**Saved data entries**
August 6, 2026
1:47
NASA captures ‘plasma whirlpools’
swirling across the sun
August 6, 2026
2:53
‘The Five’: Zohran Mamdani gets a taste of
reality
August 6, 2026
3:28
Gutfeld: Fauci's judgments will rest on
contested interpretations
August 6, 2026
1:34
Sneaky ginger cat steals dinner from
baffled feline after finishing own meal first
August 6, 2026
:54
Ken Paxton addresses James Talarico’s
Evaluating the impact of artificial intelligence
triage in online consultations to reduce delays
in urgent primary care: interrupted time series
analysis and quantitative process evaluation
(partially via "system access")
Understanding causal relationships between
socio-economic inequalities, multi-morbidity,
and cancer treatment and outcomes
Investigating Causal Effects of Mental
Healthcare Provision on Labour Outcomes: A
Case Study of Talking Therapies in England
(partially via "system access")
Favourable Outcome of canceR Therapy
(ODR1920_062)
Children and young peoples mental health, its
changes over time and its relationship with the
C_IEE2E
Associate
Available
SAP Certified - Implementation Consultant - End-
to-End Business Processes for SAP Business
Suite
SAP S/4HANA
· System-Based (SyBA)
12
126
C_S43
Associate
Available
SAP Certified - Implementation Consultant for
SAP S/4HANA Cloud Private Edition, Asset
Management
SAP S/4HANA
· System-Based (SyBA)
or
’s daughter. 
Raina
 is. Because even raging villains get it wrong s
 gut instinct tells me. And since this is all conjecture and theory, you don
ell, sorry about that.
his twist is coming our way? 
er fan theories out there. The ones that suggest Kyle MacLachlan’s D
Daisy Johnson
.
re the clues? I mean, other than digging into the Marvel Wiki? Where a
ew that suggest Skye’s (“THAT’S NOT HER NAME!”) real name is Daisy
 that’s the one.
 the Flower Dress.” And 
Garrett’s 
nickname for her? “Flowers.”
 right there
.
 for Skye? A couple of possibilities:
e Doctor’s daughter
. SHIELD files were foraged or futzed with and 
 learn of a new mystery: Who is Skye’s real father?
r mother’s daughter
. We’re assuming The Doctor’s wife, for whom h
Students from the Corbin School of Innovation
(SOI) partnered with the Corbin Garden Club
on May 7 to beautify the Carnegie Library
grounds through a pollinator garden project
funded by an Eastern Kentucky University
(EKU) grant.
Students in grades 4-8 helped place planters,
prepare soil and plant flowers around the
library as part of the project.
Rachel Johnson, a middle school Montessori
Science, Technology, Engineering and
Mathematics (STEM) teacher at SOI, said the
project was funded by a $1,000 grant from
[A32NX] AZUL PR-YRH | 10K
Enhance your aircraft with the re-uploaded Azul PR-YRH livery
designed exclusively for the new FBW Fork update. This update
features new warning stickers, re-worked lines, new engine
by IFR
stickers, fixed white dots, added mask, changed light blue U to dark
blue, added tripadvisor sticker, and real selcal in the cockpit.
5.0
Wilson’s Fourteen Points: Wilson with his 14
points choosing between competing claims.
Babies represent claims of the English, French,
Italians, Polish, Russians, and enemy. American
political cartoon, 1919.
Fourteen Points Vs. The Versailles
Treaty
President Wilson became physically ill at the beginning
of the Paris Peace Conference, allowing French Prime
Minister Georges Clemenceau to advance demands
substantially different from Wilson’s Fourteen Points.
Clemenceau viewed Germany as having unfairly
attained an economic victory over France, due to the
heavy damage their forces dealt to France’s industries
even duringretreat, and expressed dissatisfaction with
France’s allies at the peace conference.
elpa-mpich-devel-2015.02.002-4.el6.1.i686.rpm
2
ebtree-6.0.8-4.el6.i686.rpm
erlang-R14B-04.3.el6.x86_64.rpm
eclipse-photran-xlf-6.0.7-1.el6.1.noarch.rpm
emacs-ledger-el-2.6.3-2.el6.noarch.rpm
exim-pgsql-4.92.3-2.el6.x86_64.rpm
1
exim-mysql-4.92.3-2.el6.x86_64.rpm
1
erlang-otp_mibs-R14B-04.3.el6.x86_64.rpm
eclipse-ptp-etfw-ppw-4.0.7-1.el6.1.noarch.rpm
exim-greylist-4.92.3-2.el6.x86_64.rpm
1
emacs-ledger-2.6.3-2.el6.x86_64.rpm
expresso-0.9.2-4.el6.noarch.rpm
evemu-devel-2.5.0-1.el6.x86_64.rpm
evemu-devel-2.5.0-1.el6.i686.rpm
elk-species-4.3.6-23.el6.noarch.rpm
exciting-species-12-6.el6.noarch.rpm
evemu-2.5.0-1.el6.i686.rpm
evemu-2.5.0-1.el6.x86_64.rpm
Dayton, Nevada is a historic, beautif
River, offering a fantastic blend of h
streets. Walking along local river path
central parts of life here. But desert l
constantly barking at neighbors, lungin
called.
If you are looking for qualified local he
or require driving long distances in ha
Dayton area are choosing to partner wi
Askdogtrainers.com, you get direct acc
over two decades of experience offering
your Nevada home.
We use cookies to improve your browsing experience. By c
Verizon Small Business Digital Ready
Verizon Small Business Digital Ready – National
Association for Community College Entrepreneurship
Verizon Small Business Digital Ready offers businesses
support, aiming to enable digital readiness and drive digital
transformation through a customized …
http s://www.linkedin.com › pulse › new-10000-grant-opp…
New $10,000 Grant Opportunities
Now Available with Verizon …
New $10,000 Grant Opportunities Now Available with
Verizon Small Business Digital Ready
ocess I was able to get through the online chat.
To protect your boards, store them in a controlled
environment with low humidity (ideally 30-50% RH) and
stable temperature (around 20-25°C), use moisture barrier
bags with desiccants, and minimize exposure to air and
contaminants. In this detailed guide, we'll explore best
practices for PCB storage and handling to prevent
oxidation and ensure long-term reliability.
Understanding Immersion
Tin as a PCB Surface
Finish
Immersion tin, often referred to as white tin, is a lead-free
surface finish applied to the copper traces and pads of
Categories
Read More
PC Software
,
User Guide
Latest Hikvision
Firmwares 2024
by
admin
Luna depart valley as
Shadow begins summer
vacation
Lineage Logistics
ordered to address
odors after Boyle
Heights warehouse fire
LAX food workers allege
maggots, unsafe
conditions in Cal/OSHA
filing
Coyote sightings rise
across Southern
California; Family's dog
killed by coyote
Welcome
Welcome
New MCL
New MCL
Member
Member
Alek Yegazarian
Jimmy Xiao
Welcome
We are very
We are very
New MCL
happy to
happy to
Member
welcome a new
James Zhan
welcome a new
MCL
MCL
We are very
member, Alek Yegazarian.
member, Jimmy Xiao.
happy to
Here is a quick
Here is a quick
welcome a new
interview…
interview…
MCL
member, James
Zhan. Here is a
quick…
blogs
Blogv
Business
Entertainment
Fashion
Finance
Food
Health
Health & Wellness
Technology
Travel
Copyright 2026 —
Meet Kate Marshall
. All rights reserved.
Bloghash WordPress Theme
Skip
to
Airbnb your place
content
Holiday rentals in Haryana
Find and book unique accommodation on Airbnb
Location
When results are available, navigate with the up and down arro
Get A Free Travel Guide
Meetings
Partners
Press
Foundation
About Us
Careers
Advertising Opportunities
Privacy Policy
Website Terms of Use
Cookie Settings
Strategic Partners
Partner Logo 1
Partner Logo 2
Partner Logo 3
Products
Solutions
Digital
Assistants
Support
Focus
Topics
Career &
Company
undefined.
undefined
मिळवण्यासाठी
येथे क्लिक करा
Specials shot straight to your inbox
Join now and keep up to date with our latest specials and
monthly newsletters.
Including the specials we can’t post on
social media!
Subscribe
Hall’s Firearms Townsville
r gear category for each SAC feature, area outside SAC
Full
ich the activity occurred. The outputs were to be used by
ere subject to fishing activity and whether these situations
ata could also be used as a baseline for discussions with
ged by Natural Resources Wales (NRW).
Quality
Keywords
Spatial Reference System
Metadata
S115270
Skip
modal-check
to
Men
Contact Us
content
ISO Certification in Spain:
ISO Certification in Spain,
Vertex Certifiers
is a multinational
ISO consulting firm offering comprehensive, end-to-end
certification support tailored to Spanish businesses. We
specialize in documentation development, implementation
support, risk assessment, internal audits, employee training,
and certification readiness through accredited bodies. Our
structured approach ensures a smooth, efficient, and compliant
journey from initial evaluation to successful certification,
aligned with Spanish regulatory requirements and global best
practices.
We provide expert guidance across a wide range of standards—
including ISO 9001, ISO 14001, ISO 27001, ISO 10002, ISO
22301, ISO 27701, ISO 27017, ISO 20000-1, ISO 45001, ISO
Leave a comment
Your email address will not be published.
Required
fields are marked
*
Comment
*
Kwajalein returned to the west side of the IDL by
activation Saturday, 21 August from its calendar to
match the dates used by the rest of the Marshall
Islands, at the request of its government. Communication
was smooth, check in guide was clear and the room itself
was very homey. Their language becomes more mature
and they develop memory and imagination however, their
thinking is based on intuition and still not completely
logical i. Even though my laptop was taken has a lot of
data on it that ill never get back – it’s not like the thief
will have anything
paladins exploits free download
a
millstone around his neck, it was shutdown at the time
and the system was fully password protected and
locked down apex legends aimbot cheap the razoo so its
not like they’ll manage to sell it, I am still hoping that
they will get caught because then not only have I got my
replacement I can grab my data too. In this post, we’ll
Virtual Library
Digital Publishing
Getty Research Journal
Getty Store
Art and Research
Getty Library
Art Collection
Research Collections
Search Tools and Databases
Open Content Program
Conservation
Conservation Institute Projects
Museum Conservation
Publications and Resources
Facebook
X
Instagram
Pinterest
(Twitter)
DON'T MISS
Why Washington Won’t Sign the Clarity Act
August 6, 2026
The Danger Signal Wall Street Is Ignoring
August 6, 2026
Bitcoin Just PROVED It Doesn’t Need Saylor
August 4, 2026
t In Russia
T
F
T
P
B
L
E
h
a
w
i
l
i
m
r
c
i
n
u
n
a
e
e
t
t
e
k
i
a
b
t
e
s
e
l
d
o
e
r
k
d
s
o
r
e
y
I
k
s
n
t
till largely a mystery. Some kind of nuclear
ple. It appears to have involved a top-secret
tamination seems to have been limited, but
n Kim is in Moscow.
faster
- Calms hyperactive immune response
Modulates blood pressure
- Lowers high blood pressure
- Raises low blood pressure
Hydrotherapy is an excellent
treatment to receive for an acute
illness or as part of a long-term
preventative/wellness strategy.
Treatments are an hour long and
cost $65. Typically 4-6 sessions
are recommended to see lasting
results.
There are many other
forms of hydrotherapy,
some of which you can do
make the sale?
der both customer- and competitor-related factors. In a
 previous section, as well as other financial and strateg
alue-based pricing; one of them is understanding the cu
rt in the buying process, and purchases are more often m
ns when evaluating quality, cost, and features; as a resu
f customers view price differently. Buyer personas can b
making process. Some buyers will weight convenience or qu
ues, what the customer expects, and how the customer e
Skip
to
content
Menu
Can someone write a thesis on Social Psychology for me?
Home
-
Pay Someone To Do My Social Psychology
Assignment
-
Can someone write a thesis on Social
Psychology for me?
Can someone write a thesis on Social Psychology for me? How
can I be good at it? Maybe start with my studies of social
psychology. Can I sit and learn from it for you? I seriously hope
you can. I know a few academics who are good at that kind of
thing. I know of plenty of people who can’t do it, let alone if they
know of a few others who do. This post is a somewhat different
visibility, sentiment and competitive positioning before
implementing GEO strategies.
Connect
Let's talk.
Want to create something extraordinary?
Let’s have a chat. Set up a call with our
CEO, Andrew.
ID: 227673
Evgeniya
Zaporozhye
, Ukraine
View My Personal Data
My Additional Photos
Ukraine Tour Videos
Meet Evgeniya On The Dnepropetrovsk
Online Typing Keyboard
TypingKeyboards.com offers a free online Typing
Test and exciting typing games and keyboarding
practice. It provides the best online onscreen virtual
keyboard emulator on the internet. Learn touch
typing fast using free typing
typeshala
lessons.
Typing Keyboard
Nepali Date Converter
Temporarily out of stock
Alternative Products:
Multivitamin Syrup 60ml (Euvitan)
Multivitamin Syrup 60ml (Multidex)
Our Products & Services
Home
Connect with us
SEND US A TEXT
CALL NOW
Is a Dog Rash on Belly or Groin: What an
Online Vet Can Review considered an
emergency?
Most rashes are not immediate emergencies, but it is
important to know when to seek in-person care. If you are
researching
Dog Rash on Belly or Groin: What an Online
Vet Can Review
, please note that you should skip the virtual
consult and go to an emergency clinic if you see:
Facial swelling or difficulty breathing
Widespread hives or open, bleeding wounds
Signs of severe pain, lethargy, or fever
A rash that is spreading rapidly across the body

**Try it**
The answer should consist of the lines from the first line of the entries through the line with "Evaluating the impact", copied exactly.

**Reply to the exercise**
August 6, 2026
1:47
NASA captures ‘plasma whirlpools’
swirling across the sun
August 6, 2026
2:53
‘The Five’: Zohran Mamdani gets a taste of
reality
August 6, 2026
3:28
Gutfeld: Fauci's judgments will rest on
contested interpretations
August 6, 2026
1:34
Sneaky ginger cat steals dinner from
baffled feline after finishing own meal first
August 6, 2026
:54
Ken Paxton addresses James Talarico’s
Evaluating the impact of artificial intelligence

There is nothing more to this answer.